### GIVEN DATA
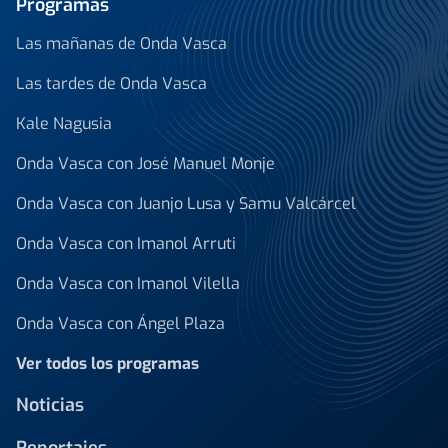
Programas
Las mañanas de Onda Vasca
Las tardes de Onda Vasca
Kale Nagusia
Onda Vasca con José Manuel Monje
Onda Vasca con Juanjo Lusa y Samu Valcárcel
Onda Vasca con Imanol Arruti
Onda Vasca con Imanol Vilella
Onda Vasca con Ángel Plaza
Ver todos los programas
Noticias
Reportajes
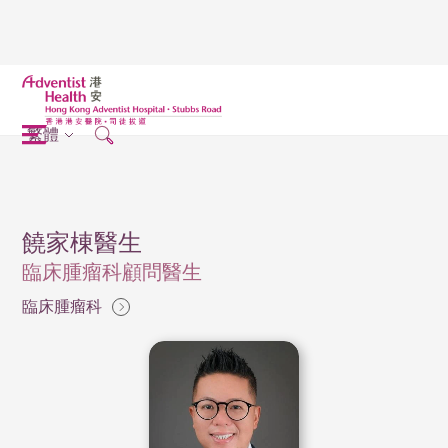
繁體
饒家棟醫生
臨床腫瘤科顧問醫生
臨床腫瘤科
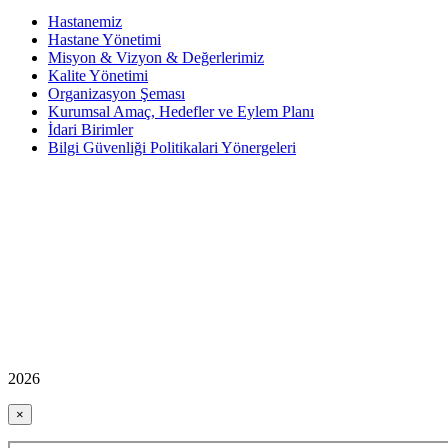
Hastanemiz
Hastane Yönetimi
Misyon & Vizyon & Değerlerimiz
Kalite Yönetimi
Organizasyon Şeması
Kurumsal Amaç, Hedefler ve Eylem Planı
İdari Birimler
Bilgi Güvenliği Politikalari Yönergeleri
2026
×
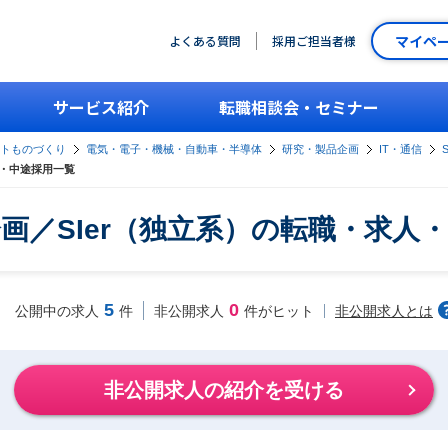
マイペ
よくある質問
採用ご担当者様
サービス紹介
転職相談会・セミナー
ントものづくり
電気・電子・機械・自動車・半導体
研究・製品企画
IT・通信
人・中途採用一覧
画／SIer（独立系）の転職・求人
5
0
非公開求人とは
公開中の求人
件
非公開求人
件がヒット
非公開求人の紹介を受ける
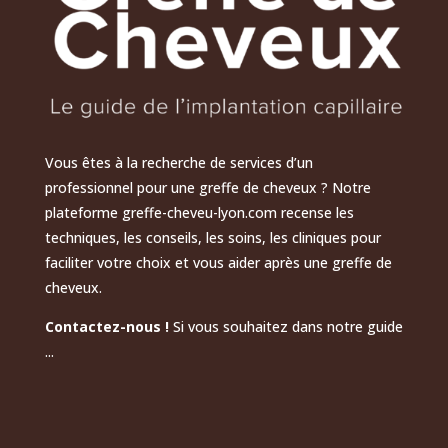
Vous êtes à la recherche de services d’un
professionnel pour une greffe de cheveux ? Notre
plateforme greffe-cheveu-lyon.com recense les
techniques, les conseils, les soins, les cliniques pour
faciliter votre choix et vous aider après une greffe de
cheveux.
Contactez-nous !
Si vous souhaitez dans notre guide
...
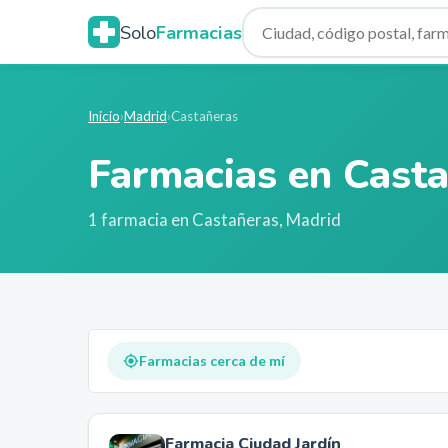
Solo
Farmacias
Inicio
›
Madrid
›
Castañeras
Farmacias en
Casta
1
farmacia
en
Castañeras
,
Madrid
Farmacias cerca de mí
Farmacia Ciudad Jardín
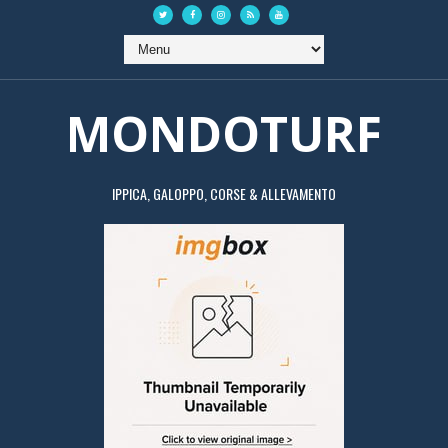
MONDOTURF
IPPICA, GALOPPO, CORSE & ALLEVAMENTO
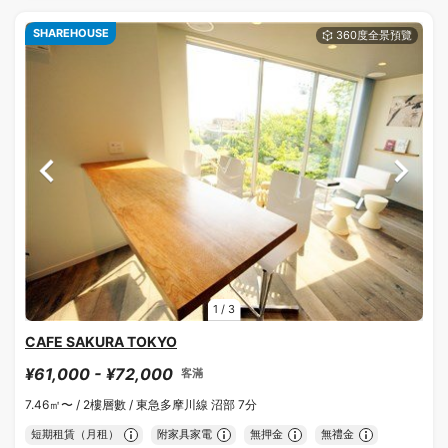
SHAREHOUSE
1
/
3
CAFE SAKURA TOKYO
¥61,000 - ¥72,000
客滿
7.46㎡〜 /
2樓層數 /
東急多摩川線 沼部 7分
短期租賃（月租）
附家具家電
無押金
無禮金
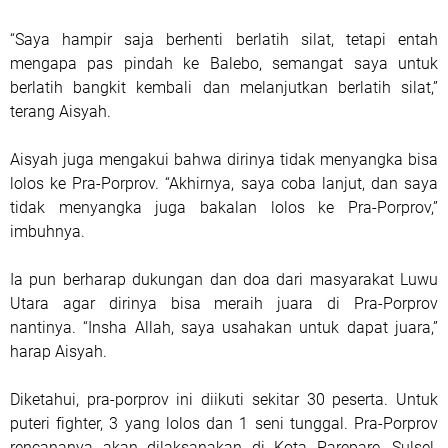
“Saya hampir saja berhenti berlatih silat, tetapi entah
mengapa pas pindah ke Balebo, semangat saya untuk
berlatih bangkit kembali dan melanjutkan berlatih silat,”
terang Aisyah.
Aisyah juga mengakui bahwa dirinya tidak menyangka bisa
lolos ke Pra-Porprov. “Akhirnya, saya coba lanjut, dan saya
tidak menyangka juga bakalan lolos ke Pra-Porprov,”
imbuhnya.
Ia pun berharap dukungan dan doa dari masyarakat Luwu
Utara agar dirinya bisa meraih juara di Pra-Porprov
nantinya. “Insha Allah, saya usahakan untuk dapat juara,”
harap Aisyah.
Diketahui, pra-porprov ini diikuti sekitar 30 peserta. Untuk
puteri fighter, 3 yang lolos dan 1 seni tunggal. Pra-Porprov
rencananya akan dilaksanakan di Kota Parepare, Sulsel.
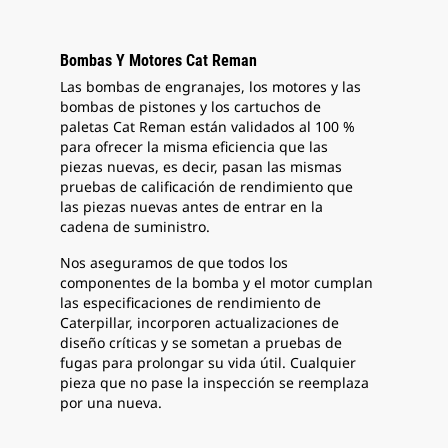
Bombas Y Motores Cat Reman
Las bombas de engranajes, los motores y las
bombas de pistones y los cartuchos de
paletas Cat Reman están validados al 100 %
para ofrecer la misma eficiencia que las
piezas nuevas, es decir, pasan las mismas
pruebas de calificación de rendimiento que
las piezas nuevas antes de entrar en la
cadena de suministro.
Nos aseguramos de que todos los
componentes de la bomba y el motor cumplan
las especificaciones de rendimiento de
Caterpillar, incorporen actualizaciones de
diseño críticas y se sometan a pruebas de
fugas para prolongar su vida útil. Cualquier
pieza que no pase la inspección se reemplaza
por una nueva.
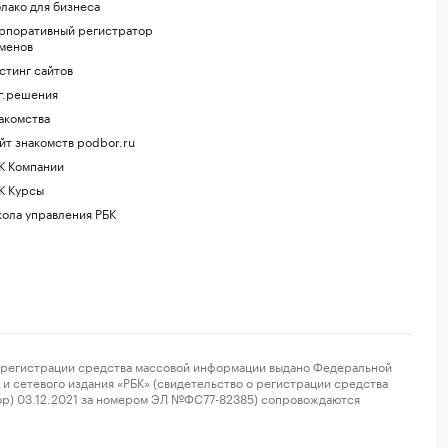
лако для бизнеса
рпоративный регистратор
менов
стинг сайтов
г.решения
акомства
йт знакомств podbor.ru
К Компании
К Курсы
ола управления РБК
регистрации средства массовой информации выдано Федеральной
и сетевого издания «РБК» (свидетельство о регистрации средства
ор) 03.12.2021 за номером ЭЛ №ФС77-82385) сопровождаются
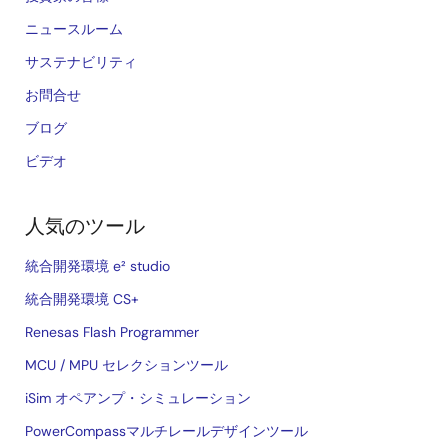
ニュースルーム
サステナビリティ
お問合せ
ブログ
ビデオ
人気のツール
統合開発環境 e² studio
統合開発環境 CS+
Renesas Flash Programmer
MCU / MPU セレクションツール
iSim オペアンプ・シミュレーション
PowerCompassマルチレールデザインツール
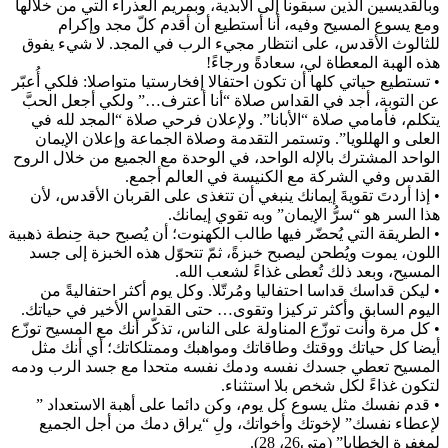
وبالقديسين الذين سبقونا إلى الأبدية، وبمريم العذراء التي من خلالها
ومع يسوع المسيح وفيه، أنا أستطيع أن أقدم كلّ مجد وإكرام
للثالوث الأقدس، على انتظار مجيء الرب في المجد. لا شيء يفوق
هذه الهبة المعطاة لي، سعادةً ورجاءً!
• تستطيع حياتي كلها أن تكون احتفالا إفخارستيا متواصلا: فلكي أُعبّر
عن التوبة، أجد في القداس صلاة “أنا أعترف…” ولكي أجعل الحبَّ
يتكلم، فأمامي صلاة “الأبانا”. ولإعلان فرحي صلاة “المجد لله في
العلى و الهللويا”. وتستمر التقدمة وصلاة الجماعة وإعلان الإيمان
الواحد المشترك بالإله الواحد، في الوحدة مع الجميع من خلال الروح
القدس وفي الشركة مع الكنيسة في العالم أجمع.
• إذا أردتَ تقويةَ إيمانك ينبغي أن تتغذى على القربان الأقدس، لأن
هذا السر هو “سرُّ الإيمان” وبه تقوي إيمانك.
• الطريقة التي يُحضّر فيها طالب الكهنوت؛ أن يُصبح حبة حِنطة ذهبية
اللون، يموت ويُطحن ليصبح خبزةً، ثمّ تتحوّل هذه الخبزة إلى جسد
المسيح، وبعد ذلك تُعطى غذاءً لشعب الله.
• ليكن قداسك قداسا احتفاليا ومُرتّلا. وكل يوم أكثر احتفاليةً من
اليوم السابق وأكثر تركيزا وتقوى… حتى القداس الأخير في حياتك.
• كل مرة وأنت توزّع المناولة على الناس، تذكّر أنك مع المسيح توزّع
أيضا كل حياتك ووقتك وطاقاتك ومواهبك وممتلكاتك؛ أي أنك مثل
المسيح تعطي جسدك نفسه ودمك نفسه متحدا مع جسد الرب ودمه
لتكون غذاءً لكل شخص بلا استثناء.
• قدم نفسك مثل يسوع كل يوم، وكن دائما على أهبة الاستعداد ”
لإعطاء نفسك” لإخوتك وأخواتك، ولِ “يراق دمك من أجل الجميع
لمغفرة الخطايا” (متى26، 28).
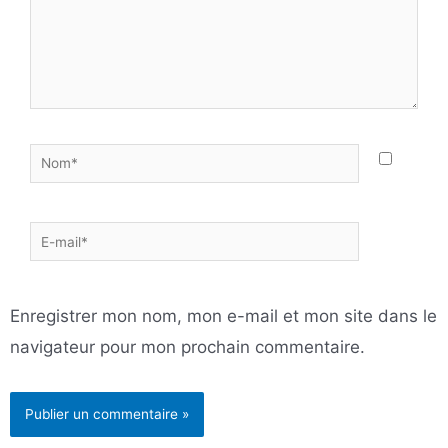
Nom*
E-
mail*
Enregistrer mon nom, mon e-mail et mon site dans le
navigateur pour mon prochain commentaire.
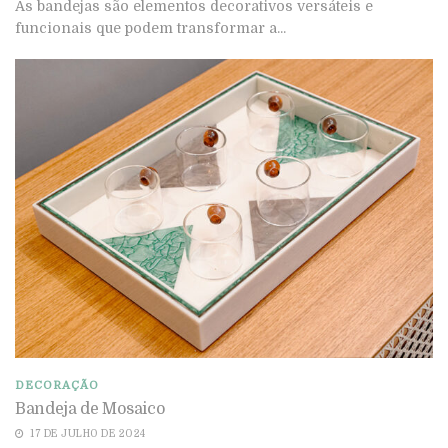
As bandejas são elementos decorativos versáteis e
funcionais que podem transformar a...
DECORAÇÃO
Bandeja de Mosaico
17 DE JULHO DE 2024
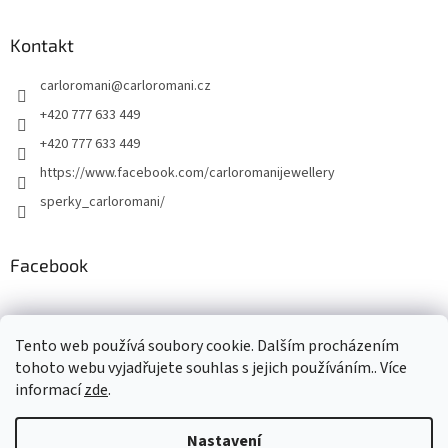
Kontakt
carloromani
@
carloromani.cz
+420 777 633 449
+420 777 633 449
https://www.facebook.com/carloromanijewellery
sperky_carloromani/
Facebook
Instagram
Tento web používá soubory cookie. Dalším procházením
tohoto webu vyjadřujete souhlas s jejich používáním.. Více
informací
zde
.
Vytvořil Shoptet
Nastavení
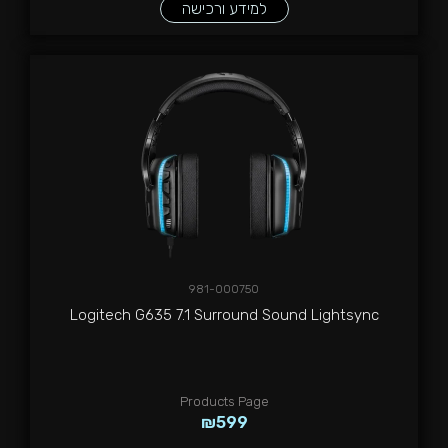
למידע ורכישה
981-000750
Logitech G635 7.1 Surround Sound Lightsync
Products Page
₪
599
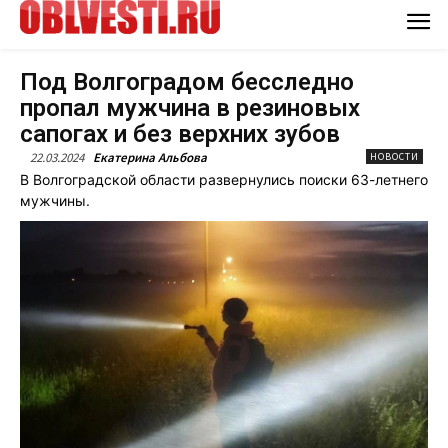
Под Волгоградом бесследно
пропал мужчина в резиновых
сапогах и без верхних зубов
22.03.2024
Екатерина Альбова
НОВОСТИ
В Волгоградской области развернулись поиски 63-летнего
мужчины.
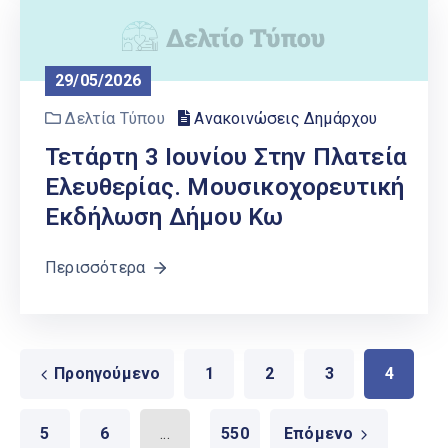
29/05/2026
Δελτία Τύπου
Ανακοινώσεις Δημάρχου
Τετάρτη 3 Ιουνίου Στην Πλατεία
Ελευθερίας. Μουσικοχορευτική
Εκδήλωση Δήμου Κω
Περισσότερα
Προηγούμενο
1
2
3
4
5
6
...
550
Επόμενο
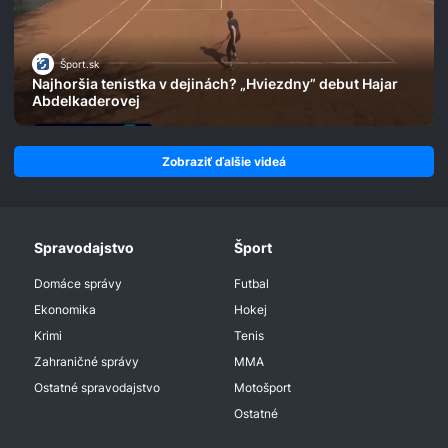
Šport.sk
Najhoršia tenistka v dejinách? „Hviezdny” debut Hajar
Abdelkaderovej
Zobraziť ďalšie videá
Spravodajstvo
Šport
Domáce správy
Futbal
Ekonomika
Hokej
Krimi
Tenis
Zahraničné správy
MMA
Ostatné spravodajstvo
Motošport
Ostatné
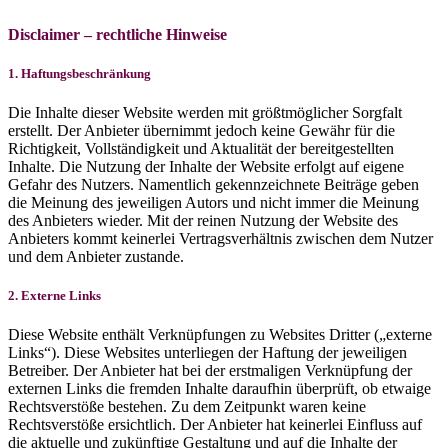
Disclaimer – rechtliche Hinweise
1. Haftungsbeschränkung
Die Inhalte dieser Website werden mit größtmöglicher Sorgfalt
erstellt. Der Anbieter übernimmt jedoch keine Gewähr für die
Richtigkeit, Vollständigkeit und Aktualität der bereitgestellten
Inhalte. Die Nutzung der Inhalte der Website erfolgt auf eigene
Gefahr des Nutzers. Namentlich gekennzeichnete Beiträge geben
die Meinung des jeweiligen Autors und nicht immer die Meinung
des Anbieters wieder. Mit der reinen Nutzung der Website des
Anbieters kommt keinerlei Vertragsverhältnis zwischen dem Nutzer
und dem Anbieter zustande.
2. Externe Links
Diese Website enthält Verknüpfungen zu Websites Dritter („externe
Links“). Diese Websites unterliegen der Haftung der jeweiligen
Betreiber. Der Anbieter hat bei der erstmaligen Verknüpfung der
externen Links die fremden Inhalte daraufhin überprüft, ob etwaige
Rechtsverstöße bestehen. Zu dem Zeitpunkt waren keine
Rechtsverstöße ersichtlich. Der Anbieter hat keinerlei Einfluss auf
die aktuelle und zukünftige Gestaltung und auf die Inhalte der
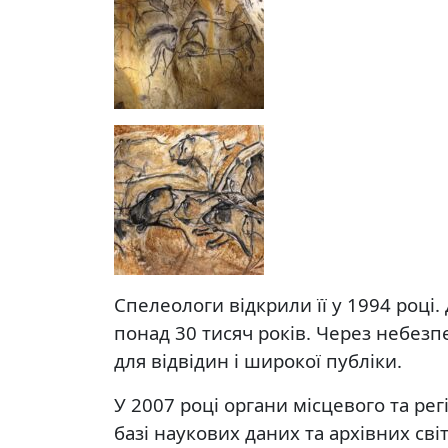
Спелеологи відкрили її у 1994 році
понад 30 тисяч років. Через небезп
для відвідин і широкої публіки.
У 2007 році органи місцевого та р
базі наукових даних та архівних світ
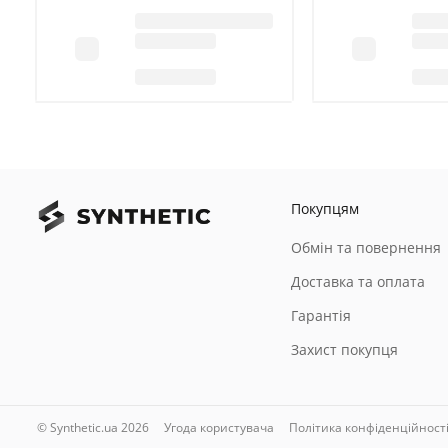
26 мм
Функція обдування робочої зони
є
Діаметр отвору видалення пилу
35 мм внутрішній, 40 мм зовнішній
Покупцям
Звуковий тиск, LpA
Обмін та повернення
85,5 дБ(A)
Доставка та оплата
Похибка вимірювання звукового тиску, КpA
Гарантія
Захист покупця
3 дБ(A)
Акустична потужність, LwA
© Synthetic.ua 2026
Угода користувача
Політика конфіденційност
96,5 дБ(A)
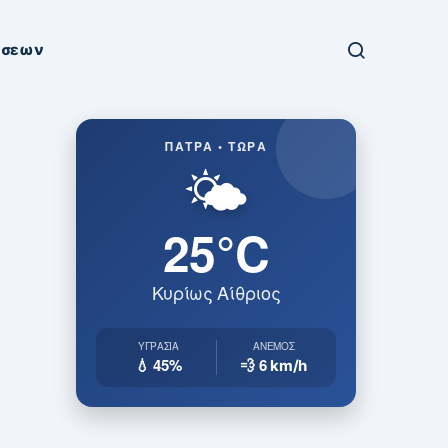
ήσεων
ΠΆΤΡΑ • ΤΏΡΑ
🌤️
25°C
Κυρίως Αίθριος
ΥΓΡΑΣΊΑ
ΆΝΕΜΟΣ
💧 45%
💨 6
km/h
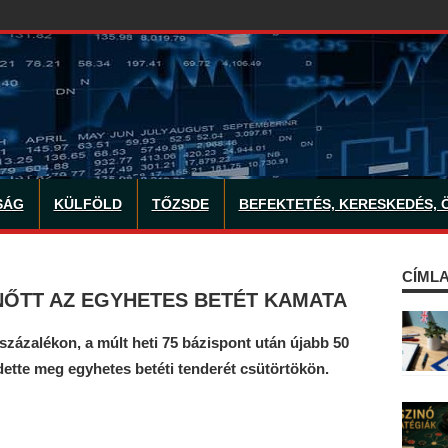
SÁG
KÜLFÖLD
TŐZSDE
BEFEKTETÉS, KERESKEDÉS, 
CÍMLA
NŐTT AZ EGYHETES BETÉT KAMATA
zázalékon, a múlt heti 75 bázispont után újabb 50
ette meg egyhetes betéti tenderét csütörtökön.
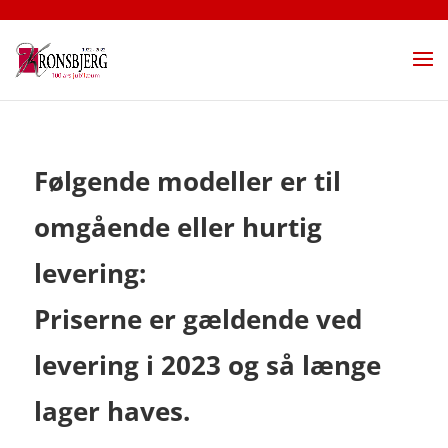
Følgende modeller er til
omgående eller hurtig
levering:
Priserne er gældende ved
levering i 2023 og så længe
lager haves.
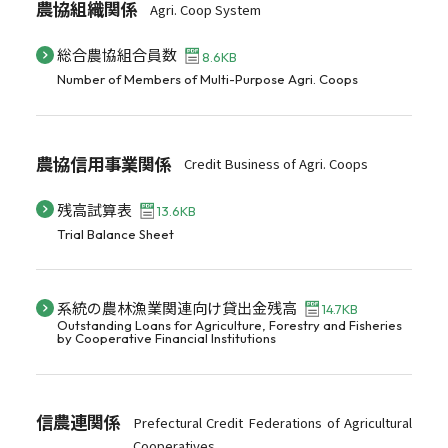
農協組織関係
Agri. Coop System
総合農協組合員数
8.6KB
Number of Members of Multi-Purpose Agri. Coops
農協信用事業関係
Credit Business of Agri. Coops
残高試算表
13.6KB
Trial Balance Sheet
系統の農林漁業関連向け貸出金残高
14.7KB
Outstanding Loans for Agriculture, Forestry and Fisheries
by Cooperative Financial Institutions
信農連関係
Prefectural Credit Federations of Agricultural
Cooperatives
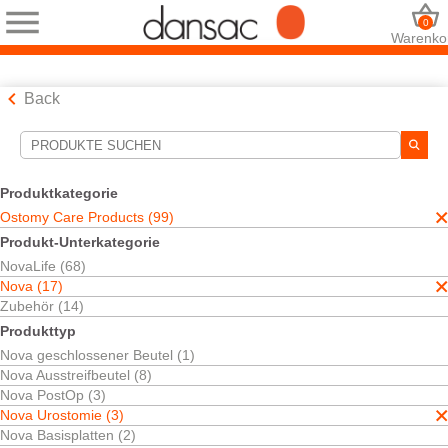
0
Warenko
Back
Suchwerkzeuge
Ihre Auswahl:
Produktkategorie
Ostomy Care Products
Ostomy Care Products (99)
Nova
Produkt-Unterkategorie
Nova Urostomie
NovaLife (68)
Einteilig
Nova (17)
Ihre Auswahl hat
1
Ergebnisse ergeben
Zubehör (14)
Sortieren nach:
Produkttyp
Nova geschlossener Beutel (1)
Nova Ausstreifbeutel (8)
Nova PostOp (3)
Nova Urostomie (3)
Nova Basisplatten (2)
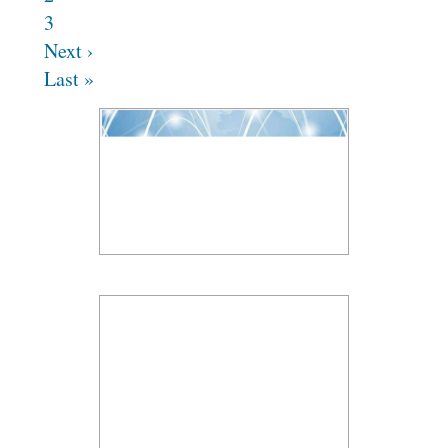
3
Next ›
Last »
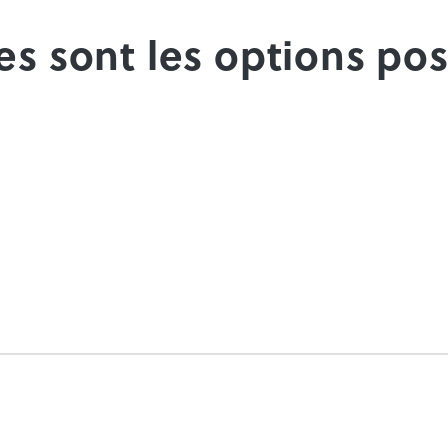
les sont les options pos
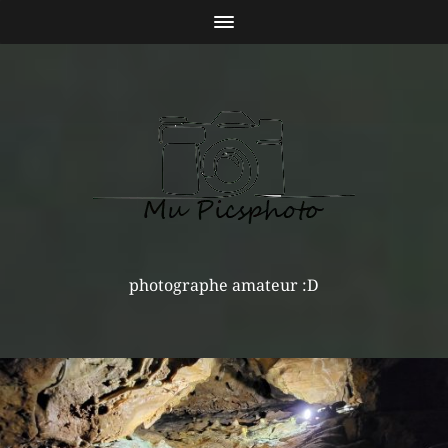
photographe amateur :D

### WORK REQUEST
Reading the records above, count the lines that include "todos" and say only how many.

### EXERCISE SOLUTION
2